# [Exercise description]
Present the data as a Markdown table with the columns Row and Line, beginning at the first line of the data and stopping after the line that contains "കടല്പ്പാലത്തിന്റെ". Omit blank lines, and number each remaining line in the Row column.

# [Dataset extract]
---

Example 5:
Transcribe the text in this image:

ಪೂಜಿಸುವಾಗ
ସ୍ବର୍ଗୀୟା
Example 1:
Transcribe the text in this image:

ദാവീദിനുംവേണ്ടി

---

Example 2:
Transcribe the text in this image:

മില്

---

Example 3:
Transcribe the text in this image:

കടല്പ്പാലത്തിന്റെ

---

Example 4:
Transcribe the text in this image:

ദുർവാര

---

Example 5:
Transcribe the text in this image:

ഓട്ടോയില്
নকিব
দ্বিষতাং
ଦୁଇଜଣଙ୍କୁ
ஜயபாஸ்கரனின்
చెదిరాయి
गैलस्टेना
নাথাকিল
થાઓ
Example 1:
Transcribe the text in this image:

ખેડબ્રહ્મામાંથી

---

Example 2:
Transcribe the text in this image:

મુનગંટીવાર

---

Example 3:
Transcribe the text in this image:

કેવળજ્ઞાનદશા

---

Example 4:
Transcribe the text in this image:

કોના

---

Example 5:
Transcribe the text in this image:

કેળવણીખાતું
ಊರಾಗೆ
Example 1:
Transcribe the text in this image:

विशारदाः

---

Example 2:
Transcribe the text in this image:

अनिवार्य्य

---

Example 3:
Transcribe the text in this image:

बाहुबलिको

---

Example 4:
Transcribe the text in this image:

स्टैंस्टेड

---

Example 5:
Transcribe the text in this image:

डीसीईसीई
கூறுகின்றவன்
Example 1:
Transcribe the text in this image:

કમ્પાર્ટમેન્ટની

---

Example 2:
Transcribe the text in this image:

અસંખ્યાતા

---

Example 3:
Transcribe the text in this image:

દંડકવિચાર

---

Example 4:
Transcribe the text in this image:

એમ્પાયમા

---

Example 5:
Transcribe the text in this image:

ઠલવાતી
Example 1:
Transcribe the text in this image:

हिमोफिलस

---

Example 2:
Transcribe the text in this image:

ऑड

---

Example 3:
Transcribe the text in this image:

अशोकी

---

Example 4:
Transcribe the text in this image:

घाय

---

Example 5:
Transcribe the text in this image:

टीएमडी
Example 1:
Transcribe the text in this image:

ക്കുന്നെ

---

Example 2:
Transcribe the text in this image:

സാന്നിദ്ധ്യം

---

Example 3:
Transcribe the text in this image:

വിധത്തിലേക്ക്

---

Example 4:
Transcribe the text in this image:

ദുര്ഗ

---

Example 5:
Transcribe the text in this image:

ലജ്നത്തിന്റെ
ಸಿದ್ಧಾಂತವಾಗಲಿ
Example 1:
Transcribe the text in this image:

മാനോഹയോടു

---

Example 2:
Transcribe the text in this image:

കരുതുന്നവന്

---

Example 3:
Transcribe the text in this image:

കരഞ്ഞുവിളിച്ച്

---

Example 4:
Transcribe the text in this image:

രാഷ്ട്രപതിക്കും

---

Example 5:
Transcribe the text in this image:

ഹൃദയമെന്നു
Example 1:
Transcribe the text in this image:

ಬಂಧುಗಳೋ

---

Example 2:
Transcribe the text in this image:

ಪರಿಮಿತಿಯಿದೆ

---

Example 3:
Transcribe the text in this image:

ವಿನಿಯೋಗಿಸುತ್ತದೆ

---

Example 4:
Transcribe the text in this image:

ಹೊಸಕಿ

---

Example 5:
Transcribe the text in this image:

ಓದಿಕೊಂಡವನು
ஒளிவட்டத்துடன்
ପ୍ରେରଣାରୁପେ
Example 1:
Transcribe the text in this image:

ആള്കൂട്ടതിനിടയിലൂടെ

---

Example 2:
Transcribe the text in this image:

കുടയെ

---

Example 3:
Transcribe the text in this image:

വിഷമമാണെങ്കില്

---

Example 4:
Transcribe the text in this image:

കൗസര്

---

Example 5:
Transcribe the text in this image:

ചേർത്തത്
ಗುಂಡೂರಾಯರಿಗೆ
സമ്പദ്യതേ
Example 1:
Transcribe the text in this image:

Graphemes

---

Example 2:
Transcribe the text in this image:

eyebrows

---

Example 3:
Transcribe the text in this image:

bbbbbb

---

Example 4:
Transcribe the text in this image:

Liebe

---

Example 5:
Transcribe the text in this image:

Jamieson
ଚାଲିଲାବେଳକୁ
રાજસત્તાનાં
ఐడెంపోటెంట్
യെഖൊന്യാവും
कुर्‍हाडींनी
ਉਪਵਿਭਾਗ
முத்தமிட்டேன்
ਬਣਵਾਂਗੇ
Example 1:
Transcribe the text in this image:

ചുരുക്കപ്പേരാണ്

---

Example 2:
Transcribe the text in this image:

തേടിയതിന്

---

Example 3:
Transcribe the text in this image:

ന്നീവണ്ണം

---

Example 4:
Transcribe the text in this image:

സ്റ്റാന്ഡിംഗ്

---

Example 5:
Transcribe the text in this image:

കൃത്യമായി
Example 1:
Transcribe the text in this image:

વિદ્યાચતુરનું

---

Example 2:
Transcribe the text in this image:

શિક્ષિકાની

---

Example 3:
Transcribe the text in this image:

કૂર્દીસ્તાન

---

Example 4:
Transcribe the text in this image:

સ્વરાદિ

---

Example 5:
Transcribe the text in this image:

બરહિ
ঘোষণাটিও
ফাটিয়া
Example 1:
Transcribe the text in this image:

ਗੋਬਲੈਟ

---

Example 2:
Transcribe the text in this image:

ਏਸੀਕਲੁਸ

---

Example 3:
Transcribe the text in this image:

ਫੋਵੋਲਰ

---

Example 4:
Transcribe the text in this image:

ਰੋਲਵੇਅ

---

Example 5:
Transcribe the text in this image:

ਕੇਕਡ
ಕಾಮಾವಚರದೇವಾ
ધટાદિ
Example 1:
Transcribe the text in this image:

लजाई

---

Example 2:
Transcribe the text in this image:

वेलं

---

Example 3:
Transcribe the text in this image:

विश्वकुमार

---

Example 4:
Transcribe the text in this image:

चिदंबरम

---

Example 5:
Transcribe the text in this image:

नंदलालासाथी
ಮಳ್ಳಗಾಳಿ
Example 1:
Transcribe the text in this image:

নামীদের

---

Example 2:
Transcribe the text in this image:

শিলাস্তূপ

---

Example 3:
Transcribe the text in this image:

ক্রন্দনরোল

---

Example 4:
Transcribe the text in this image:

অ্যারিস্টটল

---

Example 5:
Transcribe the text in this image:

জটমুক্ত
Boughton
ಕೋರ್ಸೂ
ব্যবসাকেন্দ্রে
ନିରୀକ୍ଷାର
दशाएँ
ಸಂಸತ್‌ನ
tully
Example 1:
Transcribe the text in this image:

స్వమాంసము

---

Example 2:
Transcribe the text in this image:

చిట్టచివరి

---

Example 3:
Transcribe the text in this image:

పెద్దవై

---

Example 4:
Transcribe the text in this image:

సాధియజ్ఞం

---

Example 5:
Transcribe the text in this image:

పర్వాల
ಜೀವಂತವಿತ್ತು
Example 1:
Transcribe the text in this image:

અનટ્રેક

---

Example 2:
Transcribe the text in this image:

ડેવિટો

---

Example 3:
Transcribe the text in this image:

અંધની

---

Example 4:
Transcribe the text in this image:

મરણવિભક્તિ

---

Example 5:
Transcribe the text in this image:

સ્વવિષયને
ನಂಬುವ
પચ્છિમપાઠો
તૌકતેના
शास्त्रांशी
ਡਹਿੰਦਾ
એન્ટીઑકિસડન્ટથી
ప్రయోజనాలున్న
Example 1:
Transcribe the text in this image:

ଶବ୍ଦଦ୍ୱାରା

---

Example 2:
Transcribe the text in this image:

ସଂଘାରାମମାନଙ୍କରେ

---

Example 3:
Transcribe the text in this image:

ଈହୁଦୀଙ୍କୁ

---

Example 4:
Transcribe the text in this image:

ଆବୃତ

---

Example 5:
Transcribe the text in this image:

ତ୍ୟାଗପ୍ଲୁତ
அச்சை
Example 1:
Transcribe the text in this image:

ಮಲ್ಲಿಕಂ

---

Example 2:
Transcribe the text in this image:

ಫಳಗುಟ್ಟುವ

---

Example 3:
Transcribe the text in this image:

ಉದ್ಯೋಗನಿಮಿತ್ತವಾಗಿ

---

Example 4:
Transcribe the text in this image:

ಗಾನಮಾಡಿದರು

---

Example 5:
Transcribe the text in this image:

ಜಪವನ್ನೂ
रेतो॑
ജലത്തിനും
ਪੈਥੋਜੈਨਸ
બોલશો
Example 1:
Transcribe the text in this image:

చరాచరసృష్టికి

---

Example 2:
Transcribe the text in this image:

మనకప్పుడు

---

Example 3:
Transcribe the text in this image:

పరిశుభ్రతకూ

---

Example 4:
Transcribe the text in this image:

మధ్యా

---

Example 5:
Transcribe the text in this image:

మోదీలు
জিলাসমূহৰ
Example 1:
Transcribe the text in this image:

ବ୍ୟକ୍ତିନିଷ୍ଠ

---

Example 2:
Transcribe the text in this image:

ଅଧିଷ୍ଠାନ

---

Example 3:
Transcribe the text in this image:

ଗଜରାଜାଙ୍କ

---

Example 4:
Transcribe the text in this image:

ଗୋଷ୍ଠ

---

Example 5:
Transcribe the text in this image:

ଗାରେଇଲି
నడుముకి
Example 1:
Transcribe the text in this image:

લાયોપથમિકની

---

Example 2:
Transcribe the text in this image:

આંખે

# [Result]
| Row | Line |
|---|---|
| 1 | --- |
| 2 | Example 5: |
| 3 | Transcribe the text in this image: |
| 4 | ಪೂಜಿಸುವಾಗ |
| 5 | ସ୍ବର୍ଗୀୟା |
| 6 | Example 1: |
| 7 | Transcribe the text in this image: |
| 8 | ദാവീദിനുംവേണ്ടി |
| 9 | --- |
| 10 | Example 2: |
| 11 | Transcribe the text in this image: |
| 12 | മില് |
| 13 | --- |
| 14 | Example 3: |
| 15 | Transcribe the text in this image: |
| 16 | കടല്പ്പാലത്തിന്റെ |